**To do:**
Every line below between the line holding "24: (140, 55)" and the line holding "38: (22, 48)", inclusive, should be repeated exactly, and all other lines omitted.

[Dataset entries]
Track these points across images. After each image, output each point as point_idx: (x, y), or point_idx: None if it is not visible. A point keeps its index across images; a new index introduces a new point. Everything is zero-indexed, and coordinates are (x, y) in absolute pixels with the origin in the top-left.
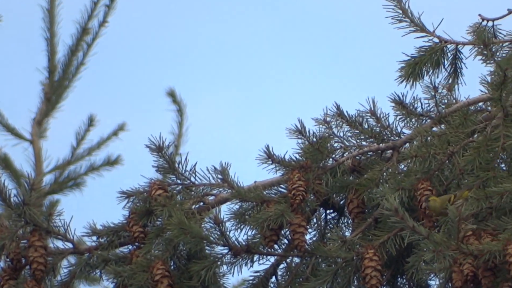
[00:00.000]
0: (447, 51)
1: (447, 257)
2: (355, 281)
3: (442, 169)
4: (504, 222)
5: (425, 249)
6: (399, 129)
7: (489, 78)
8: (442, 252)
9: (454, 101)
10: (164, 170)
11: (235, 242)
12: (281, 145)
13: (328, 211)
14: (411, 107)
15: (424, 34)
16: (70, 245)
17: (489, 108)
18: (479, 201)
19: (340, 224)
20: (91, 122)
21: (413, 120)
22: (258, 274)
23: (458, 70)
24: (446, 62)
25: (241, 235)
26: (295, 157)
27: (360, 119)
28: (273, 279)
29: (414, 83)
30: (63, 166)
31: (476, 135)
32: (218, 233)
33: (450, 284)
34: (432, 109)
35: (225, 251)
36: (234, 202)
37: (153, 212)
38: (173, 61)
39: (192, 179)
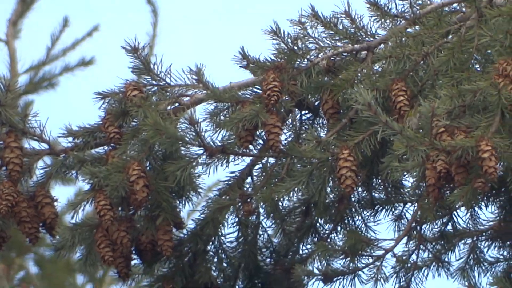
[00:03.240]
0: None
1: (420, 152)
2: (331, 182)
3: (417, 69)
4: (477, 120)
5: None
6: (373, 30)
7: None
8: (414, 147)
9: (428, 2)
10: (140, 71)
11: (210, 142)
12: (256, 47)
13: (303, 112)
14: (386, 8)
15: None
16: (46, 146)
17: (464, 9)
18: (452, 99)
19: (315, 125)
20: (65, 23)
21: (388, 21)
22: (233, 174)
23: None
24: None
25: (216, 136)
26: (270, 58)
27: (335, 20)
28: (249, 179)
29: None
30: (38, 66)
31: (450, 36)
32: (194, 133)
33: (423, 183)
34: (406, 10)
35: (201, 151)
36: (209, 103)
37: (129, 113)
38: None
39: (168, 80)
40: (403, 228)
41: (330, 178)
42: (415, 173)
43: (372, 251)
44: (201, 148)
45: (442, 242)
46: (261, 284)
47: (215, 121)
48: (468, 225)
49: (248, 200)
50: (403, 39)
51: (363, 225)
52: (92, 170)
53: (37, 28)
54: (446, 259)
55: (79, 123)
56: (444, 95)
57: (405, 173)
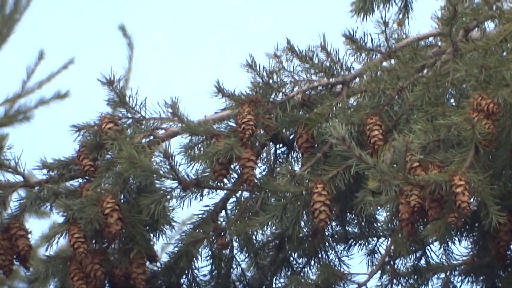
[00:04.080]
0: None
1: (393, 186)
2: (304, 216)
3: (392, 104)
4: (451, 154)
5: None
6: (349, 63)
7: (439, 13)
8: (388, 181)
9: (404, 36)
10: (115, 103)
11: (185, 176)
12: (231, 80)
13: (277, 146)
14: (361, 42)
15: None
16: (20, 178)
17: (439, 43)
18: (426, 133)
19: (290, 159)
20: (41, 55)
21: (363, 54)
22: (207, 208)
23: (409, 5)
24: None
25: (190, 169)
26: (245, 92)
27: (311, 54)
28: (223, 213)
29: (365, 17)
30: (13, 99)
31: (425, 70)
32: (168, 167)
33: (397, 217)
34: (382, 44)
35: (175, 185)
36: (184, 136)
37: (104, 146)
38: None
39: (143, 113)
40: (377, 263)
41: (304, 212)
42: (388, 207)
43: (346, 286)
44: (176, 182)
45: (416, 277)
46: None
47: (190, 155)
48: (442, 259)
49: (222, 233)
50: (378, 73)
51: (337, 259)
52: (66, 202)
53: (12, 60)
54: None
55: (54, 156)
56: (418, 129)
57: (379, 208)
...
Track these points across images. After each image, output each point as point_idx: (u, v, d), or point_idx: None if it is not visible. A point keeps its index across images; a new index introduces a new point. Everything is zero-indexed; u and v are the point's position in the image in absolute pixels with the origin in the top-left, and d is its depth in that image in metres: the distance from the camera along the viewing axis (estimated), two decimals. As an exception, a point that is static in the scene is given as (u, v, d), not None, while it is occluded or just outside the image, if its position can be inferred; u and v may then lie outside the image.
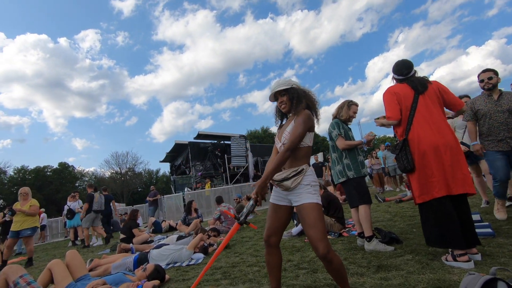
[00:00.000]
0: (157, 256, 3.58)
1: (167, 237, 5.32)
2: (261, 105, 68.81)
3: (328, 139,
* * *
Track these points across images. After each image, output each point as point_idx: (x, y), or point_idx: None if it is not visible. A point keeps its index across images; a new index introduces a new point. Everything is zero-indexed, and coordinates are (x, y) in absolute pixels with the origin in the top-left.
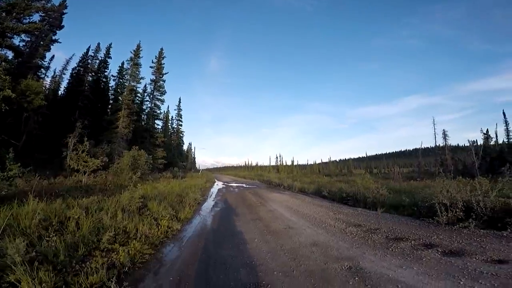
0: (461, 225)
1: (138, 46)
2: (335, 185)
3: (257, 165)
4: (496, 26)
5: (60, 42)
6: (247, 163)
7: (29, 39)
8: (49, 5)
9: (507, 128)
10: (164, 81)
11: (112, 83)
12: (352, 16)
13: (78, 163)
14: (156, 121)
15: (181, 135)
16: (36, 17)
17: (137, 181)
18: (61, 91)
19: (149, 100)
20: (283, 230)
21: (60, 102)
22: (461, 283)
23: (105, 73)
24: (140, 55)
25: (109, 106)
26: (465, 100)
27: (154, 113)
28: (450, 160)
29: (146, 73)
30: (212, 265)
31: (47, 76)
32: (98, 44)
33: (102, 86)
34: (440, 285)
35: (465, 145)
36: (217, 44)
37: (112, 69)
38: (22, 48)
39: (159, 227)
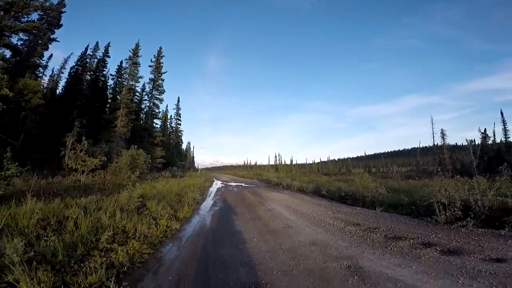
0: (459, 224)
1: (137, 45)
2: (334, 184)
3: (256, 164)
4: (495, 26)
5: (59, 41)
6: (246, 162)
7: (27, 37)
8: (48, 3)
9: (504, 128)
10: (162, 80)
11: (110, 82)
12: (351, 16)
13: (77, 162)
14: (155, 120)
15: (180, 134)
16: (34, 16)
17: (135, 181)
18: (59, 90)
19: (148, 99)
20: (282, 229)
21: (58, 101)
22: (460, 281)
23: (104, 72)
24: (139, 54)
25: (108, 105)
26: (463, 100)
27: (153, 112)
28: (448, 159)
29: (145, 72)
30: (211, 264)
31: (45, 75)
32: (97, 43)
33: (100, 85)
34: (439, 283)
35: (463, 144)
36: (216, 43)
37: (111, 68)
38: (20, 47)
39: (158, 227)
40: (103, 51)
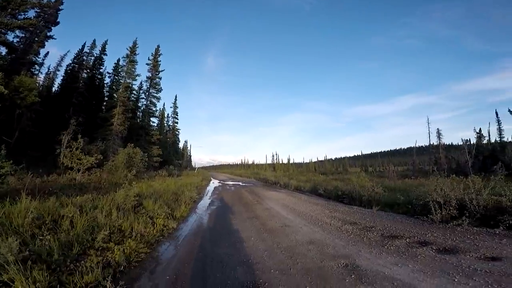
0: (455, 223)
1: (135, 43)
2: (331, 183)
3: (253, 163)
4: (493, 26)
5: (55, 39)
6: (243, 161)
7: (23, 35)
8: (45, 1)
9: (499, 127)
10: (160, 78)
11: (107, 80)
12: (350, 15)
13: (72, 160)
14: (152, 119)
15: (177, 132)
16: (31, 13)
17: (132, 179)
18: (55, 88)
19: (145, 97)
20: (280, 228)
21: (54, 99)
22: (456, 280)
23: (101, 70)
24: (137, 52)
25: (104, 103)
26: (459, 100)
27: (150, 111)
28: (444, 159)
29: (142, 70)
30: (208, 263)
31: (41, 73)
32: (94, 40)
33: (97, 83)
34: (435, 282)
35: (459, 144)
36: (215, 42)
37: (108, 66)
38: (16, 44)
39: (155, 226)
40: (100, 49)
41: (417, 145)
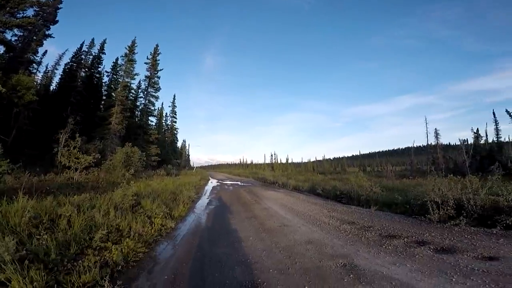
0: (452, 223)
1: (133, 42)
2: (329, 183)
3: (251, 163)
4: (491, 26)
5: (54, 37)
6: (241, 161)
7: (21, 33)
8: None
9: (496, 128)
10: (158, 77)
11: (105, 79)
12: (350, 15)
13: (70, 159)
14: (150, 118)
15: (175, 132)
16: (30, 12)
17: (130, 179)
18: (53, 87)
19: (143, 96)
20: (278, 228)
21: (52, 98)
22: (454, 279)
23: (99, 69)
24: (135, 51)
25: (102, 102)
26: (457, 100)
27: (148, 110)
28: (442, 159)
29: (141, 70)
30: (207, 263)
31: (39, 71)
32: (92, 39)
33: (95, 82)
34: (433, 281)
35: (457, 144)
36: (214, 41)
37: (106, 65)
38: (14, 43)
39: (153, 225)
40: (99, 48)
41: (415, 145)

**Answer to this exercise:**
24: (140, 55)
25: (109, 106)
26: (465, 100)
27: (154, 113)
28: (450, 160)
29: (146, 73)
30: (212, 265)
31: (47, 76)
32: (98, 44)
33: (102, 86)
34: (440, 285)
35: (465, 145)
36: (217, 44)
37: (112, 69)
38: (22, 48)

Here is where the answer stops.